Friday, December 14, 2012
Apsley House, London
I am stunned that so many weeks have gone by since my last post, and there's no point in apologizing: everyone's busy, everyone has life maintenance, and no one is sitting around eating bons bons. Certainly not here in New York anyway, where we are still coming to terms with Hurricane Sandy (and will be for a long time to come). If we constantly apologized for being late, no conversations of substance would ever happen. So, I'm returning to my last few posts about my trip to England without further ado:
"If you want to understand the history of England, there's no better way than to visit the homes of those who wrote it." -- English Heritage
Another highlight in London was Apsley House in London.

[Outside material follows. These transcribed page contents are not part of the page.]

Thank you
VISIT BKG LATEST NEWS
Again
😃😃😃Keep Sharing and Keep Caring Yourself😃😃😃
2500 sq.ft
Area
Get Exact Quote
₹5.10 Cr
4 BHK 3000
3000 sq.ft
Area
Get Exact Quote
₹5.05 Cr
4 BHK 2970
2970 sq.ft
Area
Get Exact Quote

Known also as 'No. 1 London,' Apsley House [149 Piccadilly, Hyde Park Corner] was the home of the Duke of Wellington. I admit my main reason for going there was to see a particular painting, 'The Waterseller of Seville,' painted by Diego Velazquez in 1620-22. My Mom brought this painting to my attention after reading about it in The Wall Street Journal ('The Compassionate Scoundrel' by Mary Tompkins Lewis, 18 June, 2011). The painting is magnificent, but Lewis's article really gives the work even more depth. The painting was the last of Velazquez's bodegones, "an early series of genre scenes from Seville of humble figures engaged in the rituals of food and drink." Lewis notes that a waterseller -- an aguador -- was a familiar and welcome sight on the dusty streets of 17th century Seville, and he was also "a stock character in picaresque Spanish literature, plays and popular imagery, routinely rendered as a scoundrel or pathetic peddler who operated on the fringes of urban society and hawked his often dubious wares to an unsuspecting public."

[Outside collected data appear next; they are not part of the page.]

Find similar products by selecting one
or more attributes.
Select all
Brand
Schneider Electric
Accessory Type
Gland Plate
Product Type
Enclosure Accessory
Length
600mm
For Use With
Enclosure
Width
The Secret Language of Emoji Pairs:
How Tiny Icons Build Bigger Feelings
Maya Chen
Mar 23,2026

This painting alone is worthy of a journey to Apsley House, but as it happens the mansion is filled with several hundred of the finest works in London (including military memorabilia, a statue of Napoleon by Italian sculptor Canova, a grand 'Battle of Waterloo' painted in 1843 by Sir William Allan, the Saxon Service and Prussian Service porcelain sets, an original pair of Wellington boots, and a pair of candelabra and a silver-gilt shield given to Wellington to celebrate the victory at Waterloo). 'The Waterseller of Seville' is from a group of canvases referred to as the Spanish Royal Collection, which were discovered after the Battle of Vitoria in 1813 in the abandoned baggage carriage of Joseph Bonaparte, who was at that time king of Spain. The works were given to Wellington as rolled-up canvases by King Ferdinand VII of Spain in 1816. Another stunning painting in the Collection is 'The Agony in the Garden' by Correggio -- according to the official guidebook, Benjamin West, President of the Royal Academy, thought this was "worth fighting a battle for, and that it should be framed in diamonds."
Wellington -- who became known as the Iron Duke -- passed away in 1852 as a national hero. Some 200,000 people lined up to view his body lying in state, and he was buried at St. Paul's Cathedral.
The Statue of Achilles (raised in honor of Wellington and funded entirely by British women), Wellington Arch, and Wellington Statue are very near Apsley House in the Hyde Park Corner traffic island, making this a veritable Wellington neighborhood. So I thought it was a little odd when, I was a little turned around after I came out of the Underground, I asked a few passersby where Apsley House was located. "Come again?" and "What?" were the replies I received. Even when I said, "Wellington's house" they didn't seem to know which way to direct me. No matter -- it actually only took walking a few steps toward the giant Arch to find my way; but Aplsey House deserves to be better known, and I encourage visitors bound for London to find a place for it on their itineraries.